In questo contesto, in cui tutte le energie sono volte a realizzare l'unanimità d'opinione su ciò che si ritiene opportuno fare per affrontare il male del secolo, il dissenso è stato ampiamente marginalizzato, quando non espressamente perseguito e combattuto. In questa ottica si possono leggere una grande quantità di fenomeni, sia politici che culturali, che vanno ad esempio dalle elezioni americane, alle strategie di comunicazione volte ad isolare e stigmatizzare chi porta visioni e quesiti fuori dal coro, o manifesta il proposito di non omologarsi alla volontà generale in nome di valori che fino a ieri, almeno sulla carta, erano condivisi da tutti, se non addirittura considerati fondanti. L'acuizzarsi dello scontro ideologico avrà come esito, temiamo, una crescita progressiva delle tensioni sociali, la cui manifestazione scomposta sappiamo essere funzionale, in assenza di un coordinamento e di una organizzazione  politicamente efficace, a forme di repressione legittimantesi appunto sulla necessità di mantenere ordine e coesione della compagine sociale.

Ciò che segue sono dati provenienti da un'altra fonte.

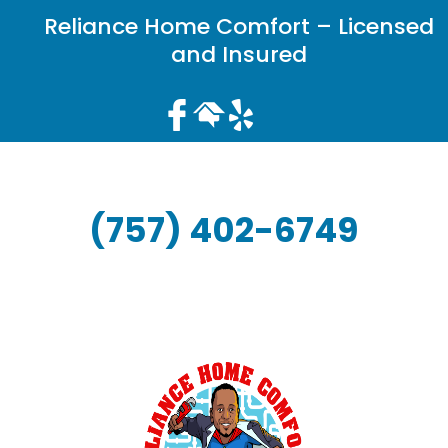
Reliance Home Comfort – Licensed
and Insured
(757) 402-6749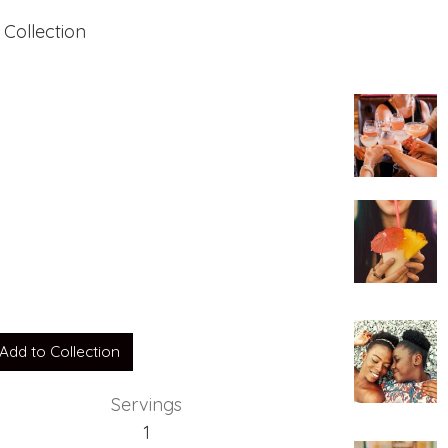
 Collection
Add to Collection
Servings
1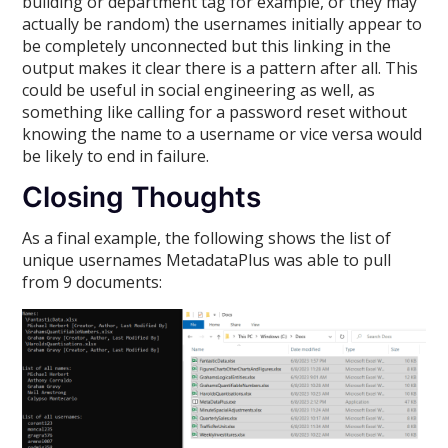
building or department tag for example, or they may
actually be random) the usernames initially appear to
be completely unconnected but this linking in the
output makes it clear there is a pattern after all. This
could be useful in social engineering as well, as
something like calling for a password reset without
knowing the name to a username or vice versa would
be likely to end in failure.
Closing Thoughts
As a final example, the following shows the list of
unique usernames MetadataPlus was able to pull
from 9 documents: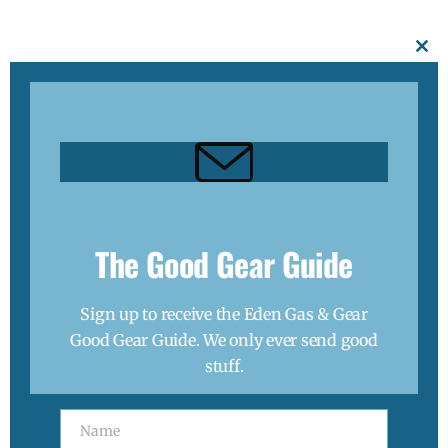
Thanks, I’m not interested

In Italia, in particolare, stiamo assistendo alle prove generali di un ordine post-democratico. Vecchi strumenti di governo vengono utilizzati in modi nuovi e inusitati, scavalcando la normale prassi legislativa e prerogative consolidate delle figure istituzionali, il tutto abbinato, a mo' di compensazione, a una riscoperta del paternalismo di stato, tanto più inverosimile quanto più chi presiede a quest'ultimo appare accondiscendente ad abusi e patenti violazioni dei principi su cui dovrebbe reggersi. Appare inoltre altamente problematico definire ancora di tipo rappresentativo un sistema di governo capace di esprimere un esecutivo come l'attuale, il quale si regge non sulla volontà degli elettori manifestata attraverso il voto, ma su accordi e alleanze d'ufficio su cui chi ha votato non ha alcuna possibilità di rettifica o controllo. 

Sotto questi presagi attendiamo il V-DAY - ancora una metafora bellica - ossia "il più grande piano di vaccinazione di massa", come viene definito dalla stampa imbeccata. Il 2021 si aprirà su questo grande esperimento sociale che sancirà, se tutto andrà come il potere auspica, ovvero con una adesione generalizzata, il successo della strategia fino ad ora adottata. Tale strategia consiste da una parte, come visto sopra, nell'imposizione di una sorta di rivoluzione della tavola dei valori volta al primato della pura sopravvivenza biologica, e dall'altra a una forma di autoritarismo che produce e impone il consenso delegittimando il dissenso sul piano morale e delle competenze tecniche, quindi non su quello politico. Applicata globalmente, tale strategia permetterebbe di fatto la formazione di un governo unico caratterizzato non tanto dall'accentramento del potere in un singolo soggetto, quanto piuttosto sull'adesione incondizionata di tutti i governi al pensiero unico, il quale produrrebbe come esito un generale accordo globale sulle politiche a cui informarsi e sui soggetti sovranazionali preposti a dettarne le agende. Abbiamo ben pochi dubbi su come andrà a finire; del resto cosa sono dignità, diritti, libertà e autodeterminazione di fronte alla salute?